(Material provided Opens)

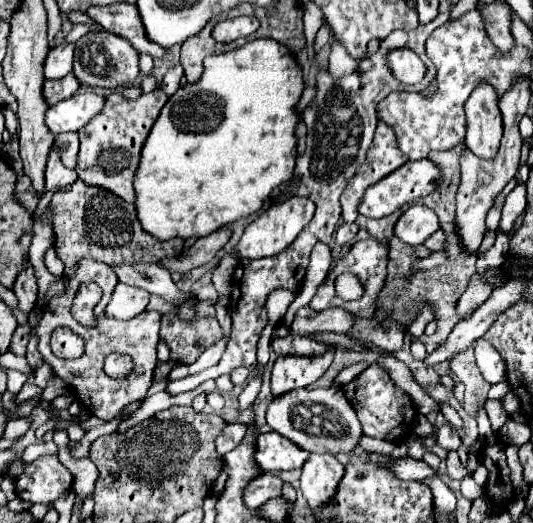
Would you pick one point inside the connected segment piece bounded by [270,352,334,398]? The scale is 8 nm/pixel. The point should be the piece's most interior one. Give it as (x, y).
(288, 374)

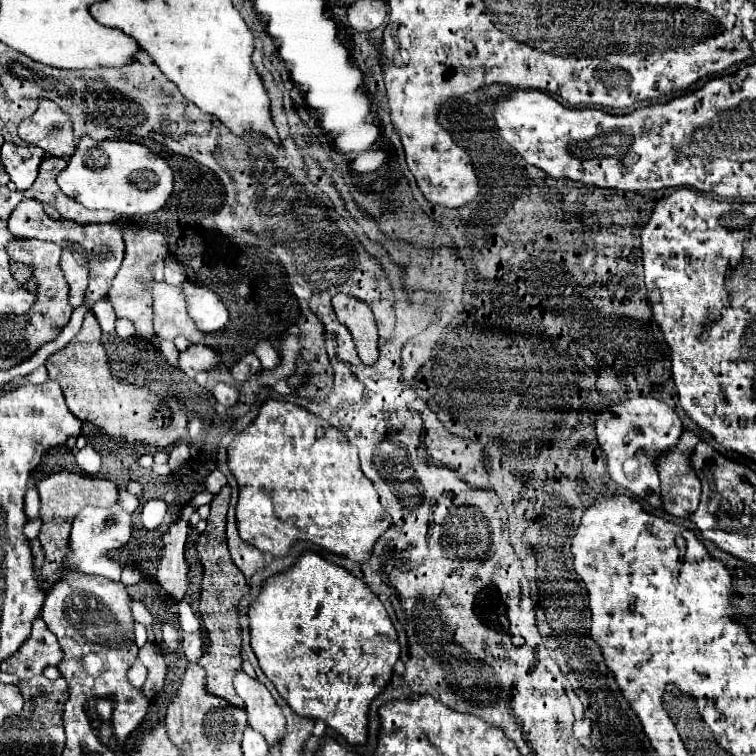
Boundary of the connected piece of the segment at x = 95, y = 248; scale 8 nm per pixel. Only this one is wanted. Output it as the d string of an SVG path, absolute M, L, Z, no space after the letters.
M23 200L8 220L8 228L16 238L35 238L45 242L55 242L61 248L71 244L79 244L87 252L87 270L89 270L89 286L85 292L85 306L93 306L99 300L105 300L111 288L111 282L123 262L123 234L115 224L79 224L67 218L53 218L47 210L35 200Z

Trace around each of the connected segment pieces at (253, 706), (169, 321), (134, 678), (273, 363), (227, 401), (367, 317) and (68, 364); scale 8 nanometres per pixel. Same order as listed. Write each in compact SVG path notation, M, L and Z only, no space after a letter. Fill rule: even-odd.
M245 672L235 676L235 690L247 704L249 726L257 730L269 746L279 744L287 730L285 730L285 716L269 690L255 678L249 678Z
M153 282L151 292L155 300L155 334L165 340L185 336L189 344L201 342L203 332L189 316L183 292L165 282Z
M135 660L135 664L129 668L129 682L135 688L141 688L145 682L145 676L147 676L147 668L139 660Z
M261 340L261 342L257 344L257 348L255 348L255 354L259 356L263 368L267 368L267 370L275 370L275 368L277 368L279 356L277 356L277 352L273 350L273 346L271 346L269 340Z
M218 382L214 386L212 394L216 401L223 406L235 406L239 398L238 390L224 382Z
M337 294L333 296L331 302L337 318L351 330L363 364L375 364L379 358L379 348L377 348L379 334L373 312L367 306L367 302L351 294Z
M93 312L85 314L79 334L63 350L51 354L45 366L49 378L59 382L67 408L79 420L105 428L109 434L123 434L125 440L139 440L155 448L167 448L189 442L187 412L183 412L181 408L173 408L173 398L163 398L143 386L115 382L115 378L111 376L111 366L107 362L105 348L101 344L101 328ZM177 410L181 410L181 418L179 414L175 414Z

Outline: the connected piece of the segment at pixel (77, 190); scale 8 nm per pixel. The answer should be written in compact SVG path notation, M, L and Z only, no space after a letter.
M87 134L77 140L67 168L61 170L57 178L63 194L75 198L85 208L115 210L131 218L161 210L173 192L173 170L163 156L153 154L143 144L125 140L97 142Z

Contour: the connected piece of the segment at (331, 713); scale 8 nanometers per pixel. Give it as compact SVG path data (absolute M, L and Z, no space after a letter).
M303 552L293 568L263 584L257 602L249 608L249 620L251 648L259 666L291 710L303 718L323 720L353 746L365 746L369 704L391 682L393 666L399 660L399 642L393 622L367 584L345 568L323 560L319 554Z

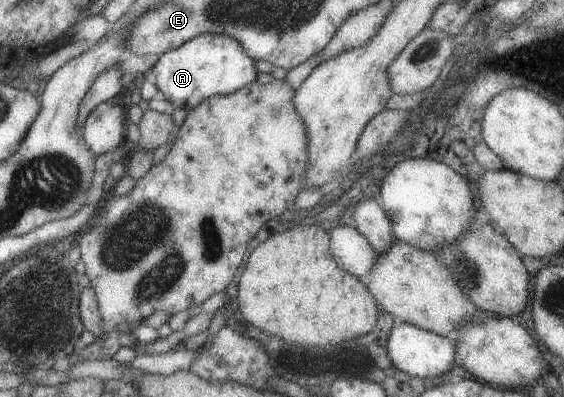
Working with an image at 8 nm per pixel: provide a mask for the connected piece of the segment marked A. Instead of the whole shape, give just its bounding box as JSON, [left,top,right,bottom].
[152,33,258,111]

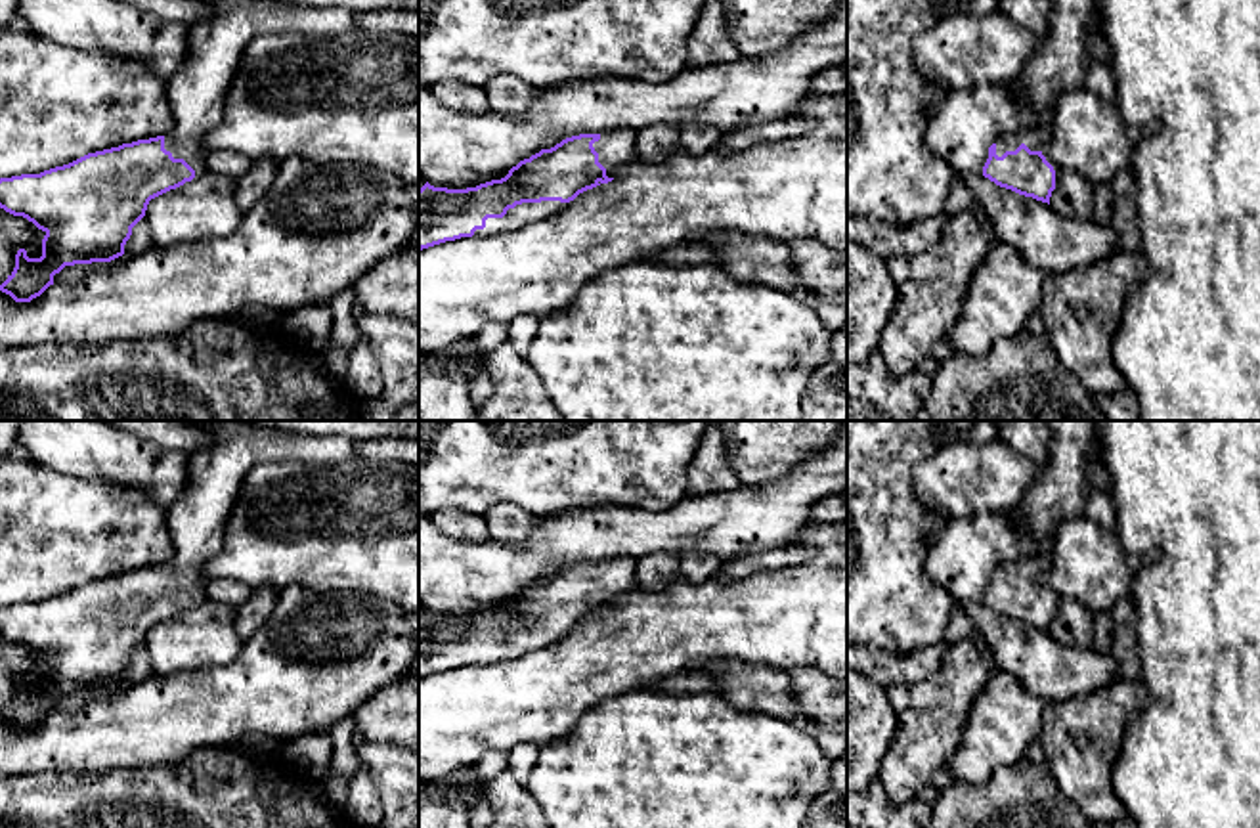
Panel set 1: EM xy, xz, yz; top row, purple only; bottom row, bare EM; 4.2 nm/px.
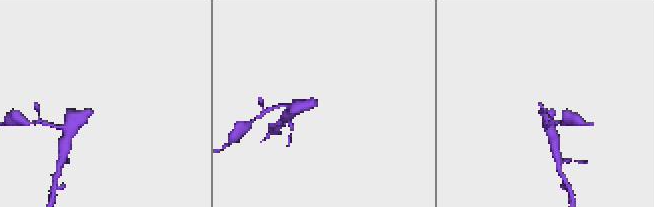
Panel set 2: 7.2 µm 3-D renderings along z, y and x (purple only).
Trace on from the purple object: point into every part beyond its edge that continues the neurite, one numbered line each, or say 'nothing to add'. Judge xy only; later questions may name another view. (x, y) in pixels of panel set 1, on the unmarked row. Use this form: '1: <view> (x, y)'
1: xy (197, 519)

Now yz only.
1: yz (1035, 566)

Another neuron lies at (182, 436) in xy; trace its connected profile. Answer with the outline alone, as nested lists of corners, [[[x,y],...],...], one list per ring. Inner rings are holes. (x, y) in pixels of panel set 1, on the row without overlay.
[[[111,421],[115,426],[138,434],[164,449],[180,451],[191,457],[195,451],[206,449],[214,444],[210,428],[205,421],[195,425],[187,421]]]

(Material provided Closes)

--- Exercise requirements ---
The entries above need to be repeated in full, word for word. Skip the images.

--- Answer below ---
Would you pick one point inside the connected segment piece bounded by [270,352,334,398]? The scale is 8 nm/pixel. The point should be the piece's most interior one. Give it as (x, y).
(288, 374)

Boundary of the connected piece of the segment at x = 95, y = 248; scale 8 nm per pixel. Only this one is wanted. Output it as the d string of an SVG path, absolute M, L, Z, no space after the letters.
M23 200L8 220L8 228L16 238L35 238L45 242L55 242L61 248L71 244L79 244L87 252L87 270L89 270L89 286L85 292L85 306L93 306L99 300L105 300L111 288L111 282L123 262L123 234L115 224L79 224L67 218L53 218L47 210L35 200Z

Trace around each of the connected segment pieces at (253, 706), (169, 321), (134, 678), (273, 363), (227, 401), (367, 317) and (68, 364); scale 8 nanometres per pixel. Same order as listed. Write each in compact SVG path notation, M, L and Z only, no space after a letter. Fill rule: even-odd.
M245 672L235 676L235 690L247 704L249 726L257 730L269 746L279 744L287 730L285 730L285 716L269 690L255 678L249 678Z
M153 282L151 292L155 300L155 334L165 340L185 336L189 344L201 342L203 332L189 316L183 292L165 282Z
M135 660L135 664L129 668L129 682L135 688L141 688L145 682L145 676L147 676L147 668L139 660Z
M261 340L261 342L257 344L257 348L255 348L255 354L259 356L263 368L267 368L267 370L275 370L275 368L277 368L279 356L277 356L277 352L273 350L273 346L271 346L269 340Z
M218 382L214 386L212 394L216 401L223 406L235 406L239 398L238 390L224 382Z
M337 294L333 296L331 302L337 318L351 330L363 364L375 364L379 358L379 348L377 348L379 334L373 312L367 306L367 302L351 294Z
M93 312L85 314L79 334L63 350L51 354L45 366L49 378L59 382L67 408L79 420L105 428L109 434L123 434L125 440L139 440L155 448L167 448L189 442L187 412L183 412L181 408L173 408L173 398L163 398L143 386L115 382L115 378L111 376L111 366L107 362L105 348L101 344L101 328ZM177 410L181 410L181 418L179 414L175 414Z

Outline: the connected piece of the segment at pixel (77, 190); scale 8 nm per pixel. The answer should be written in compact SVG path notation, M, L and Z only, no space after a letter.
M87 134L77 140L67 168L61 170L57 178L63 194L75 198L85 208L115 210L131 218L161 210L173 192L173 170L163 156L153 154L143 144L125 140L97 142Z

Contour: the connected piece of the segment at (331, 713); scale 8 nanometers per pixel. Give it as compact SVG path data (absolute M, L and Z, no space after a letter).
M303 552L293 568L263 584L257 602L249 608L249 620L251 648L259 666L291 710L303 718L323 720L353 746L365 746L369 704L391 682L393 666L399 660L399 642L393 622L367 584L345 568L323 560L319 554Z

Working with an image at 8 nm per pixel: provide a mask for the connected piece of the segment marked A. Instead of the whole shape, give just its bounding box as JSON, [left,top,right,bottom].
[152,33,258,111]

Panel set 1: EM xy, xz, yz; top row, purple only; bottom row, bare EM; 4.2 nm/px.
Panel set 2: 7.2 µm 3-D renderings along z, y and x (purple only).
Trace on from the purple object: point into every part beyond its edge that continues the neurite, one numbered line each, or say 'nothing to add'. Judge xy only; later questions may name another view. (x, y) in pixels of panel set 1, on the unmarked row. Use this form: '1: <view> (x, y)'
1: xy (197, 519)

Now yz only.
1: yz (1035, 566)

Another neuron lies at (182, 436) in xy; trace its connected profile. Answer with the outline alone, as nested lists of corners, [[[x,y],...],...], one list per ring. Inner rings are holes. (x, y) in pixels of panel set 1, on the row without overlay.
[[[111,421],[115,426],[138,434],[164,449],[180,451],[191,457],[195,451],[206,449],[214,444],[210,428],[205,421],[195,425],[187,421]]]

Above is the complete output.